Contrary to the sound of the name, whortleberries are not something from a Dr. Seuss story, rather they are an amazing and delicious superfood.
The whortleberry is also known as a bilberry or the European blueberry. It is a small berry often confused with the American blueberry although there are distinct differences. The berries I had to day were in a lovely whortleberry jam. Small and packed with flavor both sweet and tart, they added well to a bowl of yogurt with pecans. Whortleberries have a more intense flavor than the cultivated blueberry and a deeper color and tougher, more compact fruit body. They also grow on plants lower to the ground as individual fruits rather than in clumps on taller bushes like their counterpart, the blueberry. Whortleberries are also sometimes referred to as huckleberries.
Clearly, they do well in jams and other sweet dishes but also could do well in a savory that needed to soften a pungent edge, such as wild game or fowl. I have just found a recipe for whortleberry pie and meadowsweet custard, which I absolutely will be trying when they are both in season. In the meantime, I’ll stick with having the jam in my yogurt and on the occasional slice of toast or piece of venison.

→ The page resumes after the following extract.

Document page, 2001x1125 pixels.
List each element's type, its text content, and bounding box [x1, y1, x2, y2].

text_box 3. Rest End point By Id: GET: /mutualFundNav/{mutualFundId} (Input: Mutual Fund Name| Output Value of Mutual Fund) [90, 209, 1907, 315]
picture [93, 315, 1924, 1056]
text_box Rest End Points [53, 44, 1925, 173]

From a health perspective, whortleberries are amazing; in fact, it appears that first recorded use of them was as a medicinal intervention for gastrointestinal issues. They are astringent in nature even though sweet and tasty. The bilberry has many of the same health benefits of the blueberry, including the incredibly high antioxidant properties (the highest of any other berry or fruit). They are packed with vitamin C and E. They are a great source of resveratrol, the nutrient found in red wine that packs a healthful punch. One other amazing benefit of bilberries as their ability to decrease the destruction of connective tissue by neutralizing the enzymes that do the most damage. Research also suggests they are effective against colon cancer and other gastrointestinal cancers and they are as effective against urinary tract issues, as cranberries are. Studies also show that a cup of bilberries a day can reduce blood pressure and decrease the potential for cardiovascular disease along with all the other amazing things that they do for your health. It’s safe to say that wortleberries go on the Superfood list.